Transcribe the records in their entirety, exactly as given.

Extracted data entries:
>>>

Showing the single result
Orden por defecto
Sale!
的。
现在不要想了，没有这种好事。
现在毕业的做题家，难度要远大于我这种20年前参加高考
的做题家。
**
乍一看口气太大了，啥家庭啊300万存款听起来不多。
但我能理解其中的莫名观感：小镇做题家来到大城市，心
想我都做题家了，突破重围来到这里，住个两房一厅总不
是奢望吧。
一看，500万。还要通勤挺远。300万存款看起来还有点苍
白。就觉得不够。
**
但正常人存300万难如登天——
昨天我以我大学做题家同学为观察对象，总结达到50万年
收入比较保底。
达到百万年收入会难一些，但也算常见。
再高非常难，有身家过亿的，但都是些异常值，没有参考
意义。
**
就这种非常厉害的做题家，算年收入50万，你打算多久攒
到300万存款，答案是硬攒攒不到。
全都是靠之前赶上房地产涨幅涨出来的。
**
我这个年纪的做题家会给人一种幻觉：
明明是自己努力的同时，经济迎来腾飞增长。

<<<

§ **Result of the exercise**
Showing the single result
Orden por defecto
Sale!
的。
现在不要想了，没有这种好事。
现在毕业的做题家，难度要远大于我这种20年前参加高考
的做题家。
**
乍一看口气太大了，啥家庭啊300万存款听起来不多。
但我能理解其中的莫名观感：小镇做题家来到大城市，心
想我都做题家了，突破重围来到这里，住个两房一厅总不
是奢望吧。
一看，500万。还要通勤挺远。300万存款看起来还有点苍
白。就觉得不够。
**
但正常人存300万难如登天——
昨天我以我大学做题家同学为观察对象，总结达到50万年
收入比较保底。
达到百万年收入会难一些，但也算常见。
再高非常难，有身家过亿的，但都是些异常值，没有参考
意义。
**
就这种非常厉害的做题家，算年收入50万，你打算多久攒
到300万存款，答案是硬攒攒不到。
全都是靠之前赶上房地产涨幅涨出来的。
**
我这个年纪的做题家会给人一种幻觉：
明明是自己努力的同时，经济迎来腾飞增长。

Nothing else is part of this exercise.